マイクロソフトのラーニングは更新が追い付いておらず、記載通りに実施してもエラーになる、動かない、画面が違う、という問題が多発して、それに多くの時間を費やします。そのストレスが無く学習だけに集中できるのが何より大きいです。Azureは画面操作や表示も頻繁に変更になり、実際に研修の際にも何か所も変更箇所がありましたが、講師の方の説明があったので、問題なく研修を進めることができました。
###効果3:Azure研修用アカウントが提供される
Azure研修用アカウントが提供されます。1か月は使い倒すことができるので、研修が終わった後も利用できます。10,500円のクレジットがついているので、使い倒せます。私は自分のAzureアカウントはクレジットはなくなっていたので、この研修用アカウントを使い倒しました。演習マニュアルで操作の復習をすることで、理解を深めました。
###効果4:講師に質問できる
疑問があったら質問して講師が即時で回答してくれるのが大きいです。講師が即答できないことは確認して後から回答してくれます。ここで、疑問を一気に解消することができます。

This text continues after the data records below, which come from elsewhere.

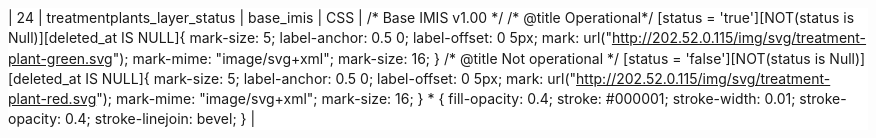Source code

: | 24   | treatmentplants_layer_status                      | base_imis | CSS    |  /\* Base IMIS v1.00 \*/  /\* @title Operational\*/ [status = 'true'][NOT(status is Null)][deleted_at IS NULL]{  mark-size: 5;  label-anchor: 0.5 0;  label-offset: 0 5px;  mark: url("http://202.52.0.115/img/svg/treatment-plant-green.svg");  mark-mime: "image/svg+xml";  mark-size: 16; }  /\* @title Not operational \*/ [status = 'false'][NOT(status is Null)][deleted_at IS NULL]{  mark-size: 5;  label-anchor: 0.5 0;  label-offset: 0 5px;  mark: url("http://202.52.0.115/img/svg/treatment-plant-red.svg");  mark-mime: "image/svg+xml";  mark-size: 16; }  \* { fill-opacity: 0.4;  stroke: \#000001;  stroke-width: 0.01;  stroke-opacity: 0.4;  stroke-linejoin: bevel; }                                                                                                                                                                                                                                                                                                                                                                                                                                                                                                                                                                                                                                                                                                                                                                                                                                                                                                                                                                                                                                                                                                                                                                                                                                                                                                                                                                                                                                                                                                                                                                                                                                                                                                                                                                                                                                                                                                                                                                                                                                                                                                                                                                                                                                                                                                                                                       |
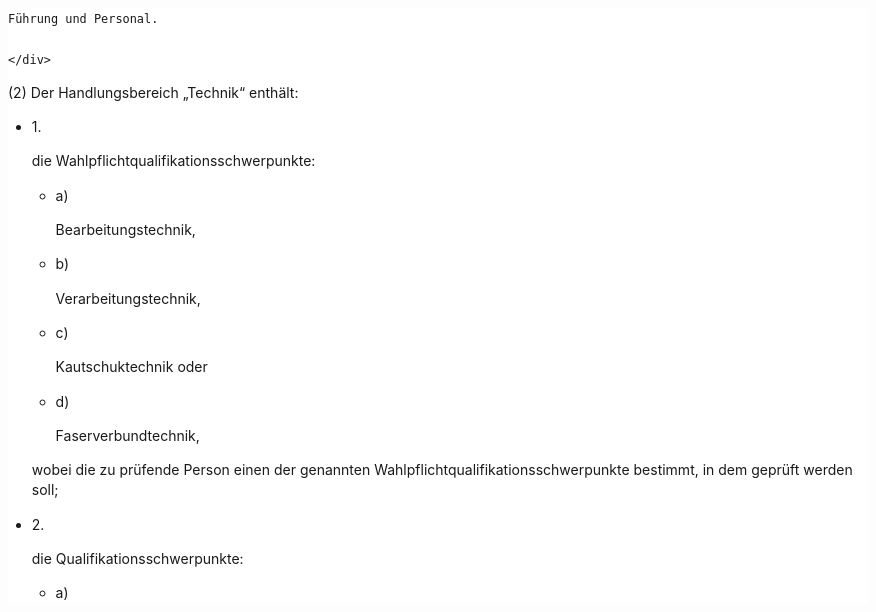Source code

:     Führung und Personal.
    
    </div>

</div>

<div class="jurAbsatz">

(2) Der Handlungsbereich „Technik“ enthält:

  - 1\.
    
    <div style="">
    
    die Wahlpflichtqualifikationsschwerpunkte:
    
      - a)
        
        <div style="">
        
        Bearbeitungstechnik,
        
        </div>
    
      - b)
        
        <div style="">
        
        Verarbeitungstechnik,
        
        </div>
    
      - c)
        
        <div style="">
        
        Kautschuktechnik oder
        
        </div>
    
      - d)
        
        <div style="">
        
        Faserverbundtechnik,
        
        </div>
    
    </div>
    
    <div style="">
    
    wobei die zu prüfende Person einen der genannten
    Wahlpflichtqualifikationsschwerpunkte bestimmt, in dem geprüft
    werden soll;
    
    </div>

  - 2\.
    
    <div style="">
    
    die Qualifikationsschwerpunkte:
    
      - a)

ここで重要なことは、「マイクロソフトのラーニングを一通り実施してから、この研修を受ける」という点です。この研修は短縮して3日間なので進みが早いです。あまり理解せずに挑むと演習の時には画面入力に追われて、何も習得できない状況に陥ります。事前にラーニングを終了させて、復習のつもりでこの研修を受講するべきです。その場合、だいたいの操作は理解しているので操作で悩むこともなく、知識の上澄みと疑問の解消に専念することができて、この演習を受ける効果を最大化できます。ここは私は一番のポイントと思う点です。けして、全く勉強せず「この研修で1から勉強すればよいや!」といった自爆行為はしないでください。
#■受験(2021年5月:合格)
ポイント | 内容 |
---|---|
試験会場 | 試験会場は「ピアソン VUE」の会場から選択できます。 |
所感 | 問題内容については記載できません。150分の試験でしたが、残り20分くらいで見直しを終了して試験終了しました。その瞬間合否が画面に表示されます。 |
結果 | 余裕をもった点数で合格でした。 |
#■感想
今回の試験勉強では研修受講が大きなポイントでした。本当にAZ-104の研修受講は受講する意味があると思うので、試験を受ける人は受講を検討した方がよいと思います。研修で提供される「AZ-104管理者」の教科書はその後も利用できます。私もAzureで解らない時はこの教科書をみるようにしています。Web版として提供されるのでスマホからでも閲覧でき、とても良いツールだと思います。